The tall Lombardy poplars were the most numerous of the older trees,
and grew in double rows, forming walks or avenues, on three sides of
the entire enclosed ground. There was also a cross-row of poplars
dividing the gardens and buildings from the plantation, and these were
the favourite nesting-trees of two of our best-loved birds - the
beautiful little goldfinch or Argentine siskin, and the bird called
firewood-gatherer by the natives on account of the enormous collection
of sticks which formed the nest.
Between the border poplar walk and the foss outside, there grew a
single row of trees of a very different kind - the black acacia, a rare
and singular tree, and of all our trees this one made the strongest
and sharpest impression on my mind as well as flesh, pricking its
image in me, so to speak. It had probably been planted originally by
the early first planter, and, I imagine, experimentally, as a possible
improvement on the wide-spreading disorderly aloe, a favourite with
the first settlers; but it is a wild lawless plant and had refused to
make a proper hedge. Some of these acacias had remained small and were
like old scraggy bushes, some were dwarfish trees, while others had
sprung up like the fabled bean-stalk and were as tall as the poplars
that grew side by side with them. These tall specimens had slender
boles and threw out their slender horizontal branches of great length
on all sides, from the roots to the crown, the branches and the bole
itself being armed with thorns two to four inches long, hard as iron,
black or chocolate-brown, polished and sharp as needles; and to make
itself more formidable every long thorn had two smaller thorns growing
out of it near the base, so that it was in shape like a round tapering
dagger with a crossguard to the handle. It was a terrible tree to
climb, yet, when a little older.
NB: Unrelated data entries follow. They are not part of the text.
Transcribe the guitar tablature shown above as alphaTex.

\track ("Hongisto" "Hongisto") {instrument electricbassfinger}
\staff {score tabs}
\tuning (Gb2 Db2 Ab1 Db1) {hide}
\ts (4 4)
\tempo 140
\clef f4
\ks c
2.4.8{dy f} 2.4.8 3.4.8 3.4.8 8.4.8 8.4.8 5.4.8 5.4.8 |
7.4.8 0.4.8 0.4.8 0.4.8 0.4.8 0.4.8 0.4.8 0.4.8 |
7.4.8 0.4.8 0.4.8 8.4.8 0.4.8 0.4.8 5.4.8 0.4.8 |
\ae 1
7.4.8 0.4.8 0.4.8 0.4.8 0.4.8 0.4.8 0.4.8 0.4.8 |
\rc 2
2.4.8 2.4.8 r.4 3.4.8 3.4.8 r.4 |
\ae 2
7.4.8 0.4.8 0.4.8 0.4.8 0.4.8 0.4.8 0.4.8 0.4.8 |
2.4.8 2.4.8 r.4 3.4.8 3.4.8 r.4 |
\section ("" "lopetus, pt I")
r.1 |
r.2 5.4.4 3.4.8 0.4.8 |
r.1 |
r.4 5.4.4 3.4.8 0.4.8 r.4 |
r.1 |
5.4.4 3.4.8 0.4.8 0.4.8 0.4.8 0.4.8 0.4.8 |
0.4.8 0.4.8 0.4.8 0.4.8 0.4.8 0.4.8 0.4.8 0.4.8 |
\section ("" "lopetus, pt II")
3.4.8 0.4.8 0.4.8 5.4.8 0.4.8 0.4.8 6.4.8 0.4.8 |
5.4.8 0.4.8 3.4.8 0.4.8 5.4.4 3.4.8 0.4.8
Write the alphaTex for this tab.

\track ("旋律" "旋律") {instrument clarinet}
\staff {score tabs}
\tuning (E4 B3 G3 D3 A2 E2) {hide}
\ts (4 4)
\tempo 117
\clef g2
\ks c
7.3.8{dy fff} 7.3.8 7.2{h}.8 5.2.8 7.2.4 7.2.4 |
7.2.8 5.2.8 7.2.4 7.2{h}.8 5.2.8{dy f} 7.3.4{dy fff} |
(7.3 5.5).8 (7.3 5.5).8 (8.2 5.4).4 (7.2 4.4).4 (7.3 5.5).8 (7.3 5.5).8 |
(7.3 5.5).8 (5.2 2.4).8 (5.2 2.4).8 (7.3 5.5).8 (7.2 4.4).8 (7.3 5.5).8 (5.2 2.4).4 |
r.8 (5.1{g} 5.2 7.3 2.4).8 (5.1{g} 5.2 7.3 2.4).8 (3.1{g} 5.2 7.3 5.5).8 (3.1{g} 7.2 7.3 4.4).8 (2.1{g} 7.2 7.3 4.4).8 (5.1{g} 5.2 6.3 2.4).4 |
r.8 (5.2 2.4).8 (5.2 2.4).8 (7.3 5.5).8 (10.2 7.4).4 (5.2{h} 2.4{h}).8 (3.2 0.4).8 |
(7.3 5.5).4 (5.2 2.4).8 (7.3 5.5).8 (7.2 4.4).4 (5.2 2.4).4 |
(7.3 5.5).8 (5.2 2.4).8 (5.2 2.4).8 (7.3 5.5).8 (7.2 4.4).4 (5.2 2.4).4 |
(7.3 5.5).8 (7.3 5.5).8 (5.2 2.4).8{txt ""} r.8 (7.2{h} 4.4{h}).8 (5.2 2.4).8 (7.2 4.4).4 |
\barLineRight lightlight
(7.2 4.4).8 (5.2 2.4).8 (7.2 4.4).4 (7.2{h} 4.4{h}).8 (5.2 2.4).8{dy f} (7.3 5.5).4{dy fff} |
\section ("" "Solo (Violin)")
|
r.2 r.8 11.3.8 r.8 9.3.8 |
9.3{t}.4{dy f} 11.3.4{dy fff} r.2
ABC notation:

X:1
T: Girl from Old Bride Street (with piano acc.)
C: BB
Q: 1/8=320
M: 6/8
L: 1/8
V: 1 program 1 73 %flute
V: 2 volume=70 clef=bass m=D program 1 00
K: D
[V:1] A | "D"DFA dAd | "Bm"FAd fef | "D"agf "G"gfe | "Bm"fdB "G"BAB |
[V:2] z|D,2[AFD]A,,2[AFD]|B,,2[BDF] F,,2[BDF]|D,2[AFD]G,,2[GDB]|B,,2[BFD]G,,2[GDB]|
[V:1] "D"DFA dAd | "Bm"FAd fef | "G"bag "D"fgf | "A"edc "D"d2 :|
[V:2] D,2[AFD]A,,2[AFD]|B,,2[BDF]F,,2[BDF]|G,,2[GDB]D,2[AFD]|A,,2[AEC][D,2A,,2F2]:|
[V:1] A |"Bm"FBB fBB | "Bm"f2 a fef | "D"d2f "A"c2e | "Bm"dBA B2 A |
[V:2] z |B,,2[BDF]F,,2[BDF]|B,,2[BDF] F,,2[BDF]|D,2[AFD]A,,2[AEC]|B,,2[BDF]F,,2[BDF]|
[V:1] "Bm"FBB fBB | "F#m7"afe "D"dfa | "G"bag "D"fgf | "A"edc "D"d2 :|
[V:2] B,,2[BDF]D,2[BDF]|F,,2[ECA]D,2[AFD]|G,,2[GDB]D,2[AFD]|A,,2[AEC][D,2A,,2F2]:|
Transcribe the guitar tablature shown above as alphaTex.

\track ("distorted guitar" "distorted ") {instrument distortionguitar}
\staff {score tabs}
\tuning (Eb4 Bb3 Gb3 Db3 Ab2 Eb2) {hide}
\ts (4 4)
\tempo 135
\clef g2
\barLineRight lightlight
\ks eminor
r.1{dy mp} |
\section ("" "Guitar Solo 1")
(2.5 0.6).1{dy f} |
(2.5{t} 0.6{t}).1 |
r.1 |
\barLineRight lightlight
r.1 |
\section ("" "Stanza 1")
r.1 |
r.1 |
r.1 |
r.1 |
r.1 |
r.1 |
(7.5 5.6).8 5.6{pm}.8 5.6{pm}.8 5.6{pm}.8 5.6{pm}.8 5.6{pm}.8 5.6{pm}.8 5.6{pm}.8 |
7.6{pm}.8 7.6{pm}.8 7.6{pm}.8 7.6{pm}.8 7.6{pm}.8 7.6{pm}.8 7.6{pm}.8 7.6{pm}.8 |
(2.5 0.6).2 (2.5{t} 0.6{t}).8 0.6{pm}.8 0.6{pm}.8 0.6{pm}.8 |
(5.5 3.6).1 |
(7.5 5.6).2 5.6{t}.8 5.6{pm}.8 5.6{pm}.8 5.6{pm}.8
I had to climb it a thousand times,
since there were certain birds which would make their nests in it,
often as high up as they could, and some of these were birds that laid
beautiful eggs, such as those of the Guira cuckoo, the size of
pullets' eggs, of the purest turquoise blue flecked with snowy white.
Among our old or ancient trees the peach was the favourite of the
whole house on account of the fruit it gave us in February and March,
also later, in April and May, when what we called our winter peach
ripened. Peach, quince, and cherry were the three favourite fruit-
trees in the colonial times, and all three were found in some of the
quintas or orchards of the old estancia houses. We had a score of
quince trees, with thick gnarled trunks and old twisted branches like
rams' horns, but the peach trees numbered about four to five hundred
and grew well apart from one another, and were certainly the largest I
have ever seen. Their size was equal to that of the oldest and largest
cherry trees one sees in certain favoured spots in Southern England,
where they grow not in close formation but wide apart with ample room
for the branches to spread on all sides.
The trees planted by a later generation, both shade and fruit, were
more varied. The most abundant was the mulberry, of which there were
many hundreds, mostly in rows, forming walks, and albeit of the same
species as our English mulberry they differed from it in the great
size and roughness of the leaves and in producing fruit of a much
smaller size. The taste of the fruit was also less luscious and it was
rarely eaten by our elders. We small children feasted on it, but it
was mostly for the birds. The mulberry was looked on as a shade, not a
fruit tree, and the other two most important shade trees, in number,
were the _acacia blanca,_ or false acacia, and the paradise tree or
pride of China. Besides these there was a row of eight or ten
ailanthus trees, or tree of heaven as it is sometimes called, with
tall white smooth trunk crowned with a cluster of palm-like foliage.
There was also a modern orchard, containing pear, apple, plum, and
cherry trees.
The entire plantation, the buildings included, comprising an area of
eight or nine acres, was surrounded by an immense ditch or foss about
twelve feet deep and twenty to thirty feet wide.